Konnikova quotes Eldar Shafir, a psychologist at Princeton who has been studying poverty for over a decade, as saying:
When people are juggling time, they are doing something very similar to when they’re juggling finances. It is all scarcity juggling. You borrow from tomorrow, and tomorrow you have less time than you have today, and tomorrow becomes more costly. It’s a very costly loan.
Which is a bigger barrier to health care for low-income patients: time or money?
One piece of evidence comes from a study of the North Carolina Medicaid program. (See my commentary here.) Although most states try to limit Medicaid expenses by restricting patients to a one-month supply of drugs, North Carolina for a period of time allowed patients to have a three-month supply. Then the state reduced the allowable one-stop supply from 100 days of medication to 34 days and at various times and places the state raised the copayment on some drugs from $1 to $3. Think of the first change as raising the time price of care (the number of required pharmacy visits tripled) and the second as raising the money price of care (which also tripled).
The result: A tripling of the time price of care led to a much greater reduction in needed drugs obtained by chronically ill patients than a tripling of the money price, all other things remaining equal.
Another piece of evidence comes from a report from the Center for Studying Health System Change on the effects of the Great Recession on access to care. (See my commentary here.) The study found that middle class families responded to bad economic times by cutting back on their consumption of health care. They postponed elective surgery, avoided care of marginal value, and made more cost-conscious choices when they did get care. This reduction in demand freed up resources which were apparently redirected to meet the needs of people who faced price and non-price barriers to care. From 2007 to 2010:
- The percent of the population experiencing an unmet health care need actually fell from 7.8% to 6.5%.
- The percent of people who say they delayed care fell from 12.1% to 10.7% over the same period.
And this is in the middle of one of our worst recessions! (See the graphic here.)

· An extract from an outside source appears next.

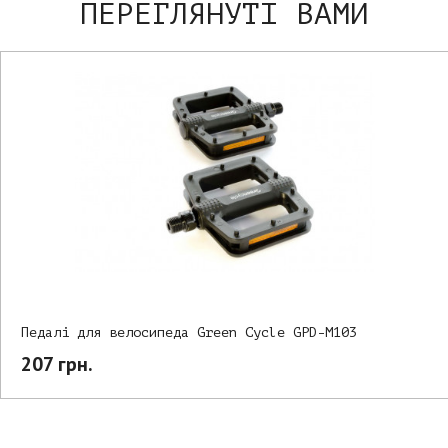
ПЕРЕГЛЯНУТІ ВАМИ
Педалі для велосипеда Green Cycle GPD-M103
207 грн.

During the recession, the money price barrier to care actually rose among the uninsured, although the increase was not statistically significant. The number of uninsured people reporting access problems because they were “worried about cost” rose from 91.5% to 95.3%. (Translation: virtually everybody who is uninsured worries about cost.) Yet over the same period, the number of people experiencing access problems because of waiting and other non-price barriers was almost cut in half (falling from 40.3% to 24.1%).
A third study illustrates the role of paying higher prices in expanding access to care. The study found that enrolling children in the Children’s Health Insurance Program (CHIP) does not result in their receiving more medical care. But when CHIP pays higher fees to doctors, the children do get more care. Suppose the state is strapped for money and can’t afford to pay higher fees? A common sense answer is to let the parents add to the CHIP reimbursement rate and pay a higher price. There is an obstacle to common sense, however — it’s illegal for parents to do this. (See my commentary here.)
Lack of time is not just a problem for the poor. Time constraints are also burdensome for the middle class. A Pew Research Center study finds that in almost half of two-parent households, both parents are working full time. And the stress from having too little time seems highest for white, college educated parents.
Some of the most interesting innovations in health care (reported from time to time by yours truly) are time conserving: telephone and email consultations, video consultations, walk-in clinics, Uber-like house calls, etc. Interestingly, the walk-in clinics in CVS pharmacies are called MinuteClinics.
The market understands that you value your time as well as your money.